Claude Simon schreibt, "Geschichte" sei entstanden, weil er im südfranzösischen Familiensitz alte Ansichtskarten, Botschaften aus der Ferne, gefunden habe - Stimmen, "als wären sie niemals verstummt, würden niemals verstummen". An einem Sommermorgen sprechen die Ansichtskarten und Briefmarken, Fotos und andere Fundstücke zu ihm. Claude Simons Erzähler erinnert und ordnet Familiengeschichte, Erlebnisse und Ereignisse, Empfindungen und Erkenntnisse.

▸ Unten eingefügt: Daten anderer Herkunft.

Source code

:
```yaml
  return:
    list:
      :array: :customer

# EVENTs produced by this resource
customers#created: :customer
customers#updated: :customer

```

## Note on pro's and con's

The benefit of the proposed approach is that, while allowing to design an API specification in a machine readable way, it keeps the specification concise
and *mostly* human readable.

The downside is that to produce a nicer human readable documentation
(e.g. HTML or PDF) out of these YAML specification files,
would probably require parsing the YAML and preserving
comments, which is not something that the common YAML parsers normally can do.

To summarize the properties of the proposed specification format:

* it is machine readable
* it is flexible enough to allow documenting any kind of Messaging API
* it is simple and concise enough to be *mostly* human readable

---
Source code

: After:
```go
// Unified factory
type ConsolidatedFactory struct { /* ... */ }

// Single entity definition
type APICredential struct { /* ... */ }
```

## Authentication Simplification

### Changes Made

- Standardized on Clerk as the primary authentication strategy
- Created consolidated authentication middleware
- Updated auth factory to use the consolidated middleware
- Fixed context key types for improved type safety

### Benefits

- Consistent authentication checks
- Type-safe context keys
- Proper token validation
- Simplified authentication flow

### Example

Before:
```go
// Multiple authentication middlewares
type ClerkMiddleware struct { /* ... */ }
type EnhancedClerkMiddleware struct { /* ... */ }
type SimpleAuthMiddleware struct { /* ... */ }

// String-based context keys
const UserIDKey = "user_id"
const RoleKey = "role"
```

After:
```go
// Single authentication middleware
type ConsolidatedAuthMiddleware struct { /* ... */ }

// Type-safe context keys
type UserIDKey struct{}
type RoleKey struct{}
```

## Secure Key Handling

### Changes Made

"Dieses Insistieren, diese sprachliche Dichte, diese Genauigkeit, Kompromisslosigkeit, dieser Ernst." Mit ehrlicher und glaubhafter Ergriffenheit berichtet Wolfgang Matz über dieses 1967 geschriebene und erst heute ins Deutsche übersetzte "atemberaubende Buch". Matz dankt dem DuMont-Verlag für die Übersetzung, denn Simon, obwohl Nobelpreisträger, habe sich als "sperriger" Autor in Deutschland nie durchgesetzt. Die beiden Weltkriege seien Simons einziges Thema, auch hier in "Geschichte". Fasziniert erläutert Matz den Zusammenhang von Zufall und strenger Komposition bei dem französischen Autor. Die Idee zum Buch beruht auf einer Sammlung von alten Postkarten, die der Autor fand, und die ihm das Ordnungsprinzip für sein Buch gaben. "Höchste sprachliche Schönheit" sagt Matz auch der Übersetzung Eva Moldenhauers nach.
Rezensionsnotiz zu
Frankfurter Rundschau, 13.10.1999
Wer sich erst einmal auf dieses "Erzähl-Universum" eingelassen hat, meint Walter Klier über Claude Simons Roman "Geschichte", erlebt eine der "eigenwilligsten und farbigsten literarischen Landschaften, die man in diesem Jahrhundert finden kann". Simon erzählt - in Anlehnung an Joyce - die Geschichte des Jahrhunderts als Geschichte eines Tages. Sein großes Thema, so Klier, ist dabei die "überwältigende Diskontinutiät" - die Geschichte -, die mit dem persönlichen Schicksal zusammenprallt. Mit einer unglaublichen Präzision, mit fast "irrealer Überschärfe" beschreibt Simon laut Klier Menschen und Dinge, mit nachhaltiger Aufmerksamkeit schreite er die Grenze zwischen Ich und Welt ab. Der Roman, bereits 1967 auf Französisch erschienen, sei von Eva Moldenhauer mit geradezu "ehrfurchtgebietender Brillianz" ins Deutsche übersetzt worden.